Shipments of Russian crude to Europe soared last week to their level since April, Bloomberg data shows.
Flows hit 3.41 million barrels per day for the tracking period ending August 19.
Meanwhile, Asian countries are continuing to dial back Russia-sourced oil.
Russian seaborne crude exports to Europe reached their highest level since April last week, according to tracking data from Bloomberg.
Europe imported 3.41 million barrels per day for the week ending Aug. 19, the data shows, which covers a four-week moving average for flows. Europe imported 3.24 million bpd during the previous tracking period.
The majority of the customers last week were in the Black Sea, Mediterranean and northern regions of Europe.
Russian flows are still a mainstay in Europe, despite the Kremlin’s invasion of Ukraine. The increase in imports comes as the European Union’s partial embargo on Russian crude will go into effect in early December.
Meanwhile, Asia’s appetite for Russian crude has steadily declined in recent weeks, and previously hit their lowest level since March. During the same four week period, Russian crude headed for Asia fell to 1.71 million bpd compared to 2.1 million bpd in April and May.
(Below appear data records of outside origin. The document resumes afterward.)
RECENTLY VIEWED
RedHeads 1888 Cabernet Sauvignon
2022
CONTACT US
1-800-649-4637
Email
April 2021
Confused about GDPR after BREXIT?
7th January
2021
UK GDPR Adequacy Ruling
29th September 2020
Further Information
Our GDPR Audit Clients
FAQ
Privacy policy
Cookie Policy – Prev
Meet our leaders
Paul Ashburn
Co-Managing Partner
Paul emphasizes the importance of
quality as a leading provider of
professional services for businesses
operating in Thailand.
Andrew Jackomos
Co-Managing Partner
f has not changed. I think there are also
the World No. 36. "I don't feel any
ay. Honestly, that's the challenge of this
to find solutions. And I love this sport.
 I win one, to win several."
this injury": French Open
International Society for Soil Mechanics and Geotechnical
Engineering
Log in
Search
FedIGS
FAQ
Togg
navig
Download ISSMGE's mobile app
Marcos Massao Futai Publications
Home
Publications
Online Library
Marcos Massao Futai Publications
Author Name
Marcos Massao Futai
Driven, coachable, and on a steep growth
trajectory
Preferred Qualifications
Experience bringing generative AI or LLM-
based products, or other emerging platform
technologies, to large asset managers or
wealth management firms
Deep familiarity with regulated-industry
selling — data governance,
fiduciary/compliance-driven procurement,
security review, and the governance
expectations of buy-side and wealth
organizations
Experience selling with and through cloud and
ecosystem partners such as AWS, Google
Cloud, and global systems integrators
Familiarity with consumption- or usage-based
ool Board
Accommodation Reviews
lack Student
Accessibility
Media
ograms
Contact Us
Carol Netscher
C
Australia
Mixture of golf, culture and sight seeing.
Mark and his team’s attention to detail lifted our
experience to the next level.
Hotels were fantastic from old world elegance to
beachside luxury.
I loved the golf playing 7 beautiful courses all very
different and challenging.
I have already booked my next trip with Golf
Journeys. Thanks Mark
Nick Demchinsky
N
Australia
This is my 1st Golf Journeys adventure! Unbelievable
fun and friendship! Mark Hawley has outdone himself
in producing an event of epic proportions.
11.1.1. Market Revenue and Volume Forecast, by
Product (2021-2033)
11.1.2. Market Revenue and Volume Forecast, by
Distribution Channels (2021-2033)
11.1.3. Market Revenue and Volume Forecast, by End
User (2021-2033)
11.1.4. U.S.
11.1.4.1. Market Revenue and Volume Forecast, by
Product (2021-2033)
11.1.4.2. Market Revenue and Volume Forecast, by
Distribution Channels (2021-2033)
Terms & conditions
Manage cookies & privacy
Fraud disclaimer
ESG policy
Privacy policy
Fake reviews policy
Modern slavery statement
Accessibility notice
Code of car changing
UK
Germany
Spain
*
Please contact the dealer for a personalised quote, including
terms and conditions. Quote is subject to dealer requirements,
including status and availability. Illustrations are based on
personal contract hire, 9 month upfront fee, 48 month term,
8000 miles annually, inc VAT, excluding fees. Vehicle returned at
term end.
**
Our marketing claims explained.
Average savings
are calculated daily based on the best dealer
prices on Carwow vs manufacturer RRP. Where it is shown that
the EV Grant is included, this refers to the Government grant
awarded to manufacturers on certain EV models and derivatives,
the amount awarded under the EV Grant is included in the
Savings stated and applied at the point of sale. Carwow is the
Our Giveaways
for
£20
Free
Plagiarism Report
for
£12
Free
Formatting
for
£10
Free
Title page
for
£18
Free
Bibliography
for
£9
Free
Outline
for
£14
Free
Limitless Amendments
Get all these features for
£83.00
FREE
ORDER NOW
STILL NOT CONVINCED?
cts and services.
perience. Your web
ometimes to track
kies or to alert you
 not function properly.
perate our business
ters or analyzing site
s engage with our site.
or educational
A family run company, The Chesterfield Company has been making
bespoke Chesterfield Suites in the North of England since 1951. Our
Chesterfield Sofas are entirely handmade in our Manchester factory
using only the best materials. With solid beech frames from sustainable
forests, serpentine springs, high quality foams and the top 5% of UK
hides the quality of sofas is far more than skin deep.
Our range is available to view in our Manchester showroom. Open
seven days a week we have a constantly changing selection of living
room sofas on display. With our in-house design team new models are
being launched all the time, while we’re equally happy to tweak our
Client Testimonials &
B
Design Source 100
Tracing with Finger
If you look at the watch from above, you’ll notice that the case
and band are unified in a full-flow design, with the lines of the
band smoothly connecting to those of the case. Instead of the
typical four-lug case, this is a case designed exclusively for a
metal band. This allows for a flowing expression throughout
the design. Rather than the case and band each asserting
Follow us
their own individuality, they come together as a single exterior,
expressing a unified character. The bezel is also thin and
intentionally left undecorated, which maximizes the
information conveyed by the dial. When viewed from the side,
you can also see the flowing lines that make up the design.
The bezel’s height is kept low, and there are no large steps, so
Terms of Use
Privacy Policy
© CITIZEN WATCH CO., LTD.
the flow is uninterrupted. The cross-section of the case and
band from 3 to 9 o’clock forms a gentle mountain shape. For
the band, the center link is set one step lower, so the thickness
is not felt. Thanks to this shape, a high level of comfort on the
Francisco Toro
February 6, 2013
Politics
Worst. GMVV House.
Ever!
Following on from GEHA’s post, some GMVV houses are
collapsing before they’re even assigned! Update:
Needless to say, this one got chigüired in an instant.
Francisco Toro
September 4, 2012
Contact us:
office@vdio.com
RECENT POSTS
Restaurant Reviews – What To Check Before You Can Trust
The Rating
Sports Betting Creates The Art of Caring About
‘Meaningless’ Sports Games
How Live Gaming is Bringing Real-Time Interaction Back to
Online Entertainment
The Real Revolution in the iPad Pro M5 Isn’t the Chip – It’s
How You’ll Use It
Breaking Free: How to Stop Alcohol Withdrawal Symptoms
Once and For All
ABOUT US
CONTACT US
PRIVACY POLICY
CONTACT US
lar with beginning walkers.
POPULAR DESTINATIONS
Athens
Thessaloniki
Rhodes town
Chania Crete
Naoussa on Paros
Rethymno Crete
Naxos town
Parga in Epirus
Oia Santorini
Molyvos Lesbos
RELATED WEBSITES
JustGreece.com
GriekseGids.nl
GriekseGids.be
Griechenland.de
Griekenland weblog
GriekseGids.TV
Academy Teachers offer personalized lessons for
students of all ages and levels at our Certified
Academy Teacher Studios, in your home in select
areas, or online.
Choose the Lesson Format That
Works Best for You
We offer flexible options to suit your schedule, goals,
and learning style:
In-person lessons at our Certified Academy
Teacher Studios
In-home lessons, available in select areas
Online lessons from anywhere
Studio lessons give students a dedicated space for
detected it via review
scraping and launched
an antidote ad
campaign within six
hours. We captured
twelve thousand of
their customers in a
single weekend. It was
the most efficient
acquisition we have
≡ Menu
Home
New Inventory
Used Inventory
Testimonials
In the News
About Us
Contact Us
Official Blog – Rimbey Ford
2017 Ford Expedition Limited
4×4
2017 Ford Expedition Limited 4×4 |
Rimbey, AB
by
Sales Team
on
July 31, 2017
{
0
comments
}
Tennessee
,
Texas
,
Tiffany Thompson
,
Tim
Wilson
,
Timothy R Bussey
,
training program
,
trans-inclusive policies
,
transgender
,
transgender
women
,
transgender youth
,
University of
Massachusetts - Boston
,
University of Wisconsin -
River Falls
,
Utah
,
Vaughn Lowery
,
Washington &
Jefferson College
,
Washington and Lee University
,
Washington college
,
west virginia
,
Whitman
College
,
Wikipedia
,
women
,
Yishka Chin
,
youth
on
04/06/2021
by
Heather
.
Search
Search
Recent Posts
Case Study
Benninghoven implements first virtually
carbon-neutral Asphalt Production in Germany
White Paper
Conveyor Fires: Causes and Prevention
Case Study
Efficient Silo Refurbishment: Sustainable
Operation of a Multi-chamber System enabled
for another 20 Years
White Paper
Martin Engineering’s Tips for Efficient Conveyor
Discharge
India has recently been more keen on crude from Saudi Arabia, and dropped its imports of Russian crude by 7.3% in July. Still, India and China are the top importers of Russian-sourced crude.
Russian oil exports provide the Kremlin with an important stream of cash as Western sanctions block its access to global financial markets. Russia took in $138 million in weekly revenue, up 26% compared to the previous tracking period, Bloomberg data showed.